Foreign Policy Micro-Initiatives

Matthew Yglesias comments (“Resilience,” The Atlantic.com, 30 October 2007) on Robert Kagan’s Sunday editorial (“Free Elections Come First,” The Washington Post, 28 October 2007, p. B7):

The unfortunate reality for those like Kagan who’d like to believe that an incredibly aggressive, violent, coercion-oriented US foreign policy is the height of moral probity is that living conditions around the world are, in general, improving for the better without us.
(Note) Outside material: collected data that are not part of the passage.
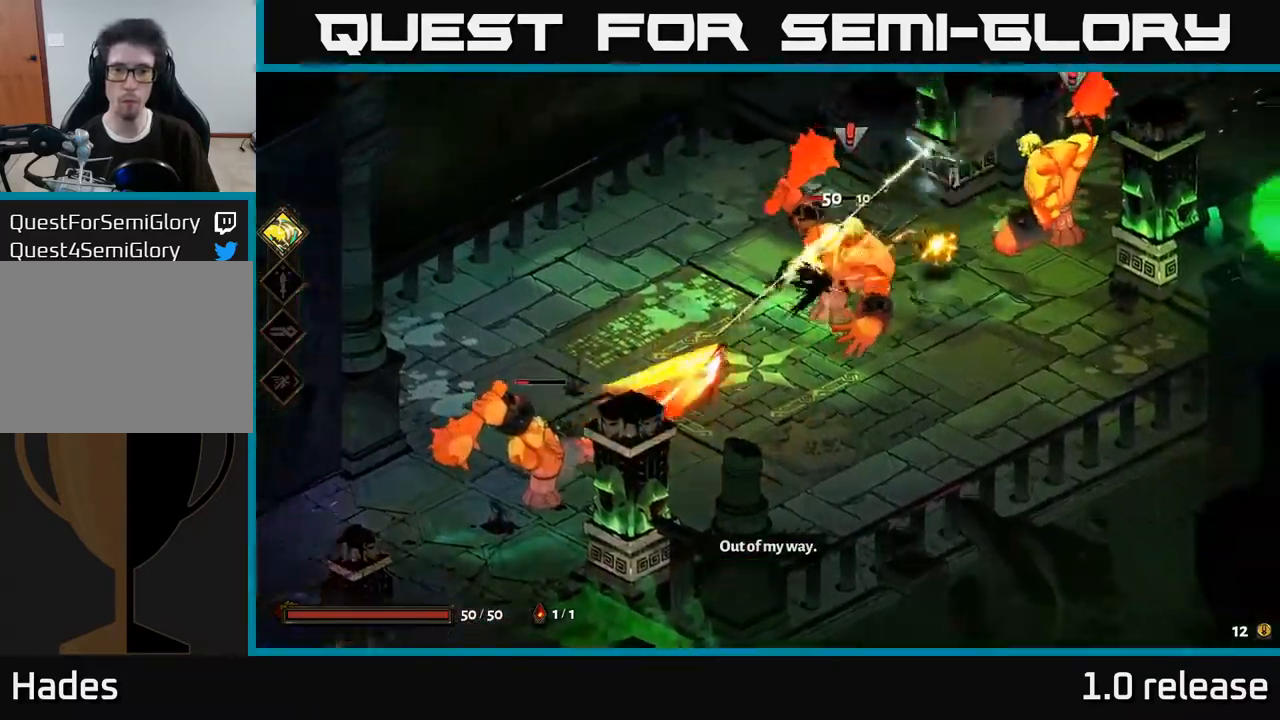
{"buttons": [], "left_stick": "up-right", "right_stick": "center", "events": [[50, "A", "up"], [134, "Y", "down"], [234, "Y", "up"]]}
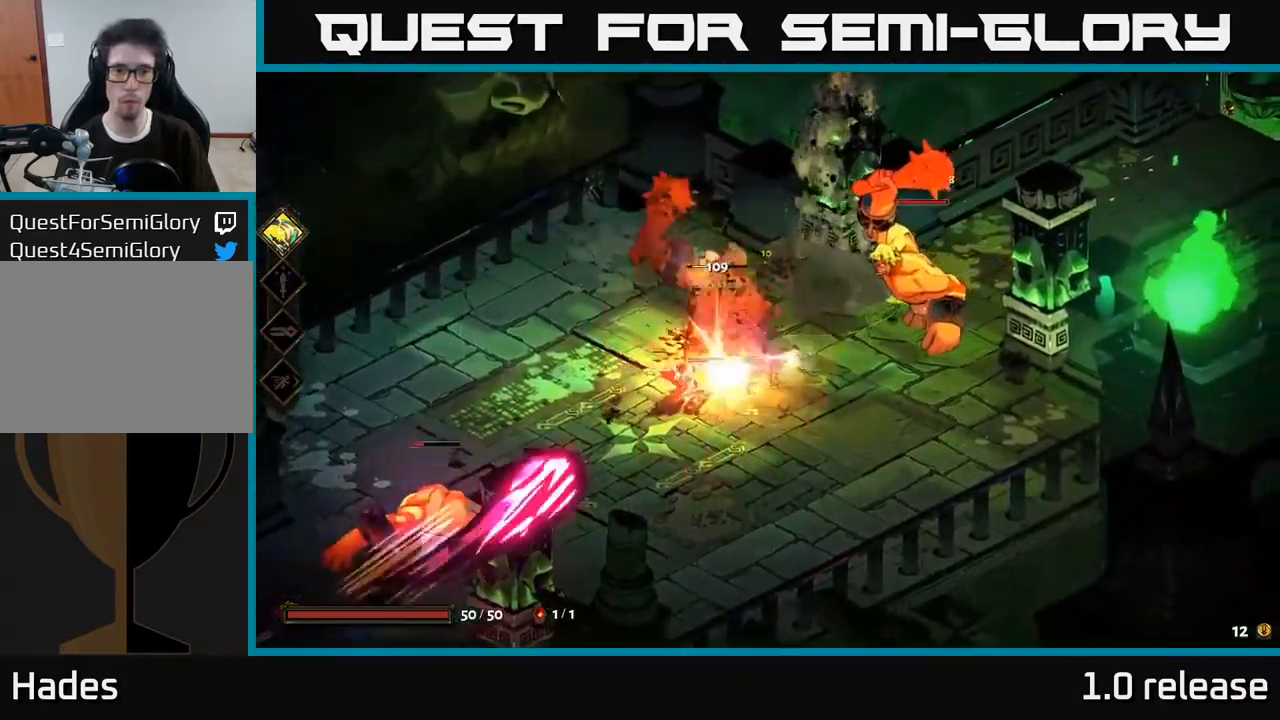
{"buttons": ["X"], "left_stick": "up-right", "right_stick": "center", "events": [[200, "A", "down"], [217, "left_stick", "right"], [250, "X", "down"], [350, "A", "up"], [417, "left_stick", "up-right"]]}
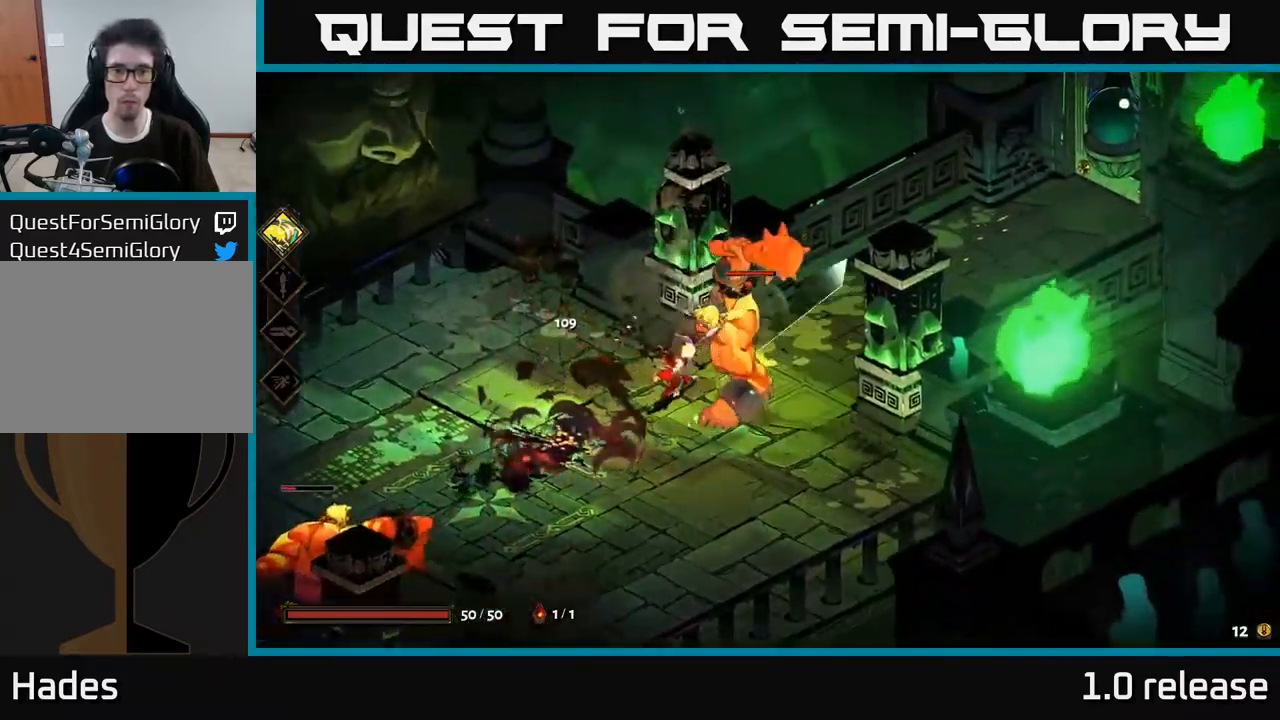
{"buttons": ["A", "X"], "left_stick": "right", "right_stick": "center", "events": [[200, "X", "up"], [217, "left_stick", "right"], [417, "A", "down"], [484, "X", "down"]]}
There are major exceptions in Sub-Saharan Africa and North Korea but there’s nothing about a glance at those places — Iraq, Lebanon, the Palestinian territories — that have benefited from American “democracy promotion” policy that would make any sane person think we need to Kaganize our approach to Russia or China.

This should not be to say that the U.S. should sit passive, but rather than blowing the entire budgetary and soldierly load on one or two high risk foreign policy extravaganzas, what the U.S. should pursue is multifaceted, low-grade, low risk diplomatic pressure and programs across a wide range of countries and issues. It has a higher probability of success, failures have less consequence and unlike massive military interventions, history is on our side here.

Unfortunately foreign policy thinking under the tutelage of George W. Bush, et. al. and the right more generally has taught the country to love the spectacle. The slow, meandering work of diplomacy is no longer enough to capture and hold the imagination of a people who have come to expect “shock and awe,” explosions, daisy-cutter bombs, multi-million dollar airplanes and soldiers looking like a bunch of badasses. No besuited pencil-necks touting human rights reports will suffice for this appetite.

In this regard the President and Congress are no longer really strategists who take as their primary object the international situation, so much as senior public relations people involved in the creation of images for mass public consumption. The images then become the raw material of a primal American dialog about manliness, virility, strength, fear, safety, children, et cetera that takes place in an almost entirely solipsistic fantasy world. So the terms of our foreign policy debate have become whether or not a scrawny Greek guy looks convincing driving a tank, how manly George Bush looks in a flight suite and who would be better received serving Thanksgiving dinner at a surprise visit to a FOB.

The problem with foreign policy micro-initiatives is that they don’t enter into the symbol system of U.S. political dialogue.